100 coups de fouet pour adultère La loi islamique adoptée par le Soudan en 1983 prévoit en effet la peine de mort pour les musulmans qui épousent une autre religion. Or, Meriam Ibrahim est née de père musulman et se trouve ainsi être, pour s’être convertie au christianisme, sous le coup de cette loi. Le verdict est tombé, le 15 mai dernier, à Khartoum. La peine promise à cette jeune maman est celle de la pendaison, après la séance de torture prévue auparavant. Pourquoi ces 100 coups de fouet? Parce que son mariage avec un chrétien du Sud Soudan est considéré comme un acte d'adultère.
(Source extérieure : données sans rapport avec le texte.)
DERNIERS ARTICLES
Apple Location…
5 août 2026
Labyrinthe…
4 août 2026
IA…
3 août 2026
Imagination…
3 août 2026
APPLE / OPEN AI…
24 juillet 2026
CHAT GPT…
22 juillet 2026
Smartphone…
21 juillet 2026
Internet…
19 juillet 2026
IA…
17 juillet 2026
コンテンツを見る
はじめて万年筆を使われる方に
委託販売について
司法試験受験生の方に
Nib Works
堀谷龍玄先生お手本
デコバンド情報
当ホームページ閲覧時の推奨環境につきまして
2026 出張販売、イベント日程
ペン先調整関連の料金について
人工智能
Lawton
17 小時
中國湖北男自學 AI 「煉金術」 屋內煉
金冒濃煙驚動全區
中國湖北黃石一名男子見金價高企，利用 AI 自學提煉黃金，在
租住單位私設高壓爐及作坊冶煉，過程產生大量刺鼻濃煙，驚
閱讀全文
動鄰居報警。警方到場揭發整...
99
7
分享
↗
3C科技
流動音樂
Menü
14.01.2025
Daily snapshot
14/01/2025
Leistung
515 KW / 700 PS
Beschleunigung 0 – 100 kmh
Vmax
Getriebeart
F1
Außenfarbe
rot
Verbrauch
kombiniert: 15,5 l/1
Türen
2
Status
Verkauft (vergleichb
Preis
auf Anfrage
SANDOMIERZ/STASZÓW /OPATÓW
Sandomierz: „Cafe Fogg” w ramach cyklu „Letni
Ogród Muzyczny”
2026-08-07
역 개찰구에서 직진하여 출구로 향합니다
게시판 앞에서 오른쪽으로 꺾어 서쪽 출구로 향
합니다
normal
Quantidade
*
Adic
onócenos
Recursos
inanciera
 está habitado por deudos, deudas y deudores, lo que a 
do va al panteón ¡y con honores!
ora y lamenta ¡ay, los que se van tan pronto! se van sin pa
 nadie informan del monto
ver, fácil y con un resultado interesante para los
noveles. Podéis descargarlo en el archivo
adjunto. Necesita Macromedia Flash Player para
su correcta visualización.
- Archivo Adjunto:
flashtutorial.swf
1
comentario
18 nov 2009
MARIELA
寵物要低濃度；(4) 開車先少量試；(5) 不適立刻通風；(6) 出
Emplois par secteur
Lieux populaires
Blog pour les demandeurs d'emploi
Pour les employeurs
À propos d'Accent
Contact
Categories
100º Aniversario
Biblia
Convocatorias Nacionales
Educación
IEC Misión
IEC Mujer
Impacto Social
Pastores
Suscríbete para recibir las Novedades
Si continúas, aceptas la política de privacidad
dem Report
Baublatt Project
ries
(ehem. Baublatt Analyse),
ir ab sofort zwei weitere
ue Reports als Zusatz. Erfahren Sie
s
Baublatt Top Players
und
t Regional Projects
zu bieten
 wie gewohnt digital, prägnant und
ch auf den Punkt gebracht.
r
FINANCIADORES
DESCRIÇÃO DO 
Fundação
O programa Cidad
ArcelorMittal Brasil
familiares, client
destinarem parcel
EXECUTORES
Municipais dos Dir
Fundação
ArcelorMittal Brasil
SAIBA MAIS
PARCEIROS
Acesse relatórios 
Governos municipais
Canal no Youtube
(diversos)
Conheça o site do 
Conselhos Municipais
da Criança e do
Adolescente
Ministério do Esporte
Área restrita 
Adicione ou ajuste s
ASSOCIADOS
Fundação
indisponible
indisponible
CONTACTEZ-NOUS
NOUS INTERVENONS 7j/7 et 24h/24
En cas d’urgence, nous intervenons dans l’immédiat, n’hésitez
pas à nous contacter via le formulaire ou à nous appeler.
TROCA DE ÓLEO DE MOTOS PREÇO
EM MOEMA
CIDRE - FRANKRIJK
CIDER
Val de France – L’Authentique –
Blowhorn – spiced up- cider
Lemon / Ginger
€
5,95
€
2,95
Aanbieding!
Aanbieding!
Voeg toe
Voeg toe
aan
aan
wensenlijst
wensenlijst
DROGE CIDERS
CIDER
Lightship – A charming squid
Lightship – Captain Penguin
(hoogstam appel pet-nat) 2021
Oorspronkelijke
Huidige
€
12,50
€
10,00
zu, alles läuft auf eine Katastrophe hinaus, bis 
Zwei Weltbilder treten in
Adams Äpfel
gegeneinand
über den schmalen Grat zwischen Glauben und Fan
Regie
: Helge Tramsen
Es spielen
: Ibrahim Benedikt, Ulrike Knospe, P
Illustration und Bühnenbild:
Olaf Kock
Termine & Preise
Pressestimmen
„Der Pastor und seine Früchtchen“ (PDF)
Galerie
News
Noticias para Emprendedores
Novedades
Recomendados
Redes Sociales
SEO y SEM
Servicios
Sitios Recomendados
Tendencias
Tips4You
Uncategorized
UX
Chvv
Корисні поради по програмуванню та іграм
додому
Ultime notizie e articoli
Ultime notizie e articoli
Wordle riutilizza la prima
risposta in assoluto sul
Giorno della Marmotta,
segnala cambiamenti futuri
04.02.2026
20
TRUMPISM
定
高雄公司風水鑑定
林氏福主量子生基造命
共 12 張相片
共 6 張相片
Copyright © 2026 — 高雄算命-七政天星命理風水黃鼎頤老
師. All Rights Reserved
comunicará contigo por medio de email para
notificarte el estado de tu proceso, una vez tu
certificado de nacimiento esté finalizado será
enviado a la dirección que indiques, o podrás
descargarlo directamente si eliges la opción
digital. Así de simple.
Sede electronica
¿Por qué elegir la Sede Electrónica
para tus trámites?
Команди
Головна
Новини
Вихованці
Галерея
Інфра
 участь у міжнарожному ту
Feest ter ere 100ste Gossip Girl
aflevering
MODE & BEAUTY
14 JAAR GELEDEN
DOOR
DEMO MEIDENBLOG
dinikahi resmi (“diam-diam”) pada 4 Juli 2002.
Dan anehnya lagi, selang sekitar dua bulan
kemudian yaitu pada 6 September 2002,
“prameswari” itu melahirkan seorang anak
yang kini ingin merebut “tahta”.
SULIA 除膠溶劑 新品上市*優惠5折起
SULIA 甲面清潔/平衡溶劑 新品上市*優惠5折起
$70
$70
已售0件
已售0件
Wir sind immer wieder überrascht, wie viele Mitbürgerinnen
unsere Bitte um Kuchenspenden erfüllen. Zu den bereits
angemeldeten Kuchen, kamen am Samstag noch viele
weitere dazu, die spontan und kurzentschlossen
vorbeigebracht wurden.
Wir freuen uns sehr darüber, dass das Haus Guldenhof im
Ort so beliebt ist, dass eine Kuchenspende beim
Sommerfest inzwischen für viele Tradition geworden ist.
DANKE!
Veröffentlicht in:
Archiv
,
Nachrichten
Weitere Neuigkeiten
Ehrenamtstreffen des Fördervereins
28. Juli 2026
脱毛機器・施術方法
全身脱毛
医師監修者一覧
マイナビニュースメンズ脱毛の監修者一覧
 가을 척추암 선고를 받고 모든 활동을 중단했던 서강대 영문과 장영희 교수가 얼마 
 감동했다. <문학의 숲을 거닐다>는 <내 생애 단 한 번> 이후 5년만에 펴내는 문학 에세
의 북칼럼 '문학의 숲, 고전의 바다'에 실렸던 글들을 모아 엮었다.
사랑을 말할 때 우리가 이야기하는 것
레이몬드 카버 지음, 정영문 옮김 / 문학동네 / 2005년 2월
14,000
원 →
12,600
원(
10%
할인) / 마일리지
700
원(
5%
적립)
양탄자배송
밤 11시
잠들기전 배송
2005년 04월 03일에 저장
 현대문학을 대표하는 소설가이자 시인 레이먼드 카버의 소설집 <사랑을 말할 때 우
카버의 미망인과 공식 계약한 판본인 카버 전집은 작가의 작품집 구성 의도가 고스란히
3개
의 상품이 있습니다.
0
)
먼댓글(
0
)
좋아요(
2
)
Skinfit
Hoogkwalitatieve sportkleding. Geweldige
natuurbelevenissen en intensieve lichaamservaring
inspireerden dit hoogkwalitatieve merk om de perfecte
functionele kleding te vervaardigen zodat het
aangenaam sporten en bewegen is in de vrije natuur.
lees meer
Le verdict? La jeune femme l'avait accueilli sans sourciller. Il lui aurait suffi, avait spécifié le juge de la charia islamique, d’abandonner sa nouvelle religion et de rentrer dans l’Islam pour échapper à la mort. "Nous vous avions donné trois jours pour abjurer votre foi mais vous avez insisté pour ne pas revenir vers l'islam. Je vous condamne à la peine de mort par pendaison", lui avait en effet lancé le juge Abbas Mohammed Al-Khalifa. Mais Meriam Ibrahim avait déclaré préférer la mort: elle est chétienne, avait-elle déclaré en soulignant n'avoir jamais fait acte d'apostasie. La naissance de sa petite fille la fera-t-elle flancher? Peut-être. Toujours est-il que la jeune femme n’a cédé jusqu’ici ni à la pression ni à la peur. Sa petite fille ? Une miraculée. Non seulement pour avoir survécu aux conditions d’hygiène de la prison, mais aussi parce que les oulémas ont longtemps discuté du fait de savoir si l’enfant porté par une mère condamnée pour apostasie était de même apostat ou s’il fallait attendre sa naissance pour l’exécution.
Meriam Ibrahim était déjà, d'après les militants des droits de l'Homme, maman d'un petit garçon de 20 mois au moment de sa détention. Son enfant aurait été emprisonné avec elle. Sa condamnation avait fait se soulever Amnesty International, plusieurs puissances européennes, et les Etats-Unis. La nouvelle de la naissance de sa petite fille ranimera sûrement la flamme militante qui s'était quelque peu affaiblie pour renverser la vapeur, peut-être, durant le temps qui lui a été accordé d'allaiter son enfant avant l'exécution.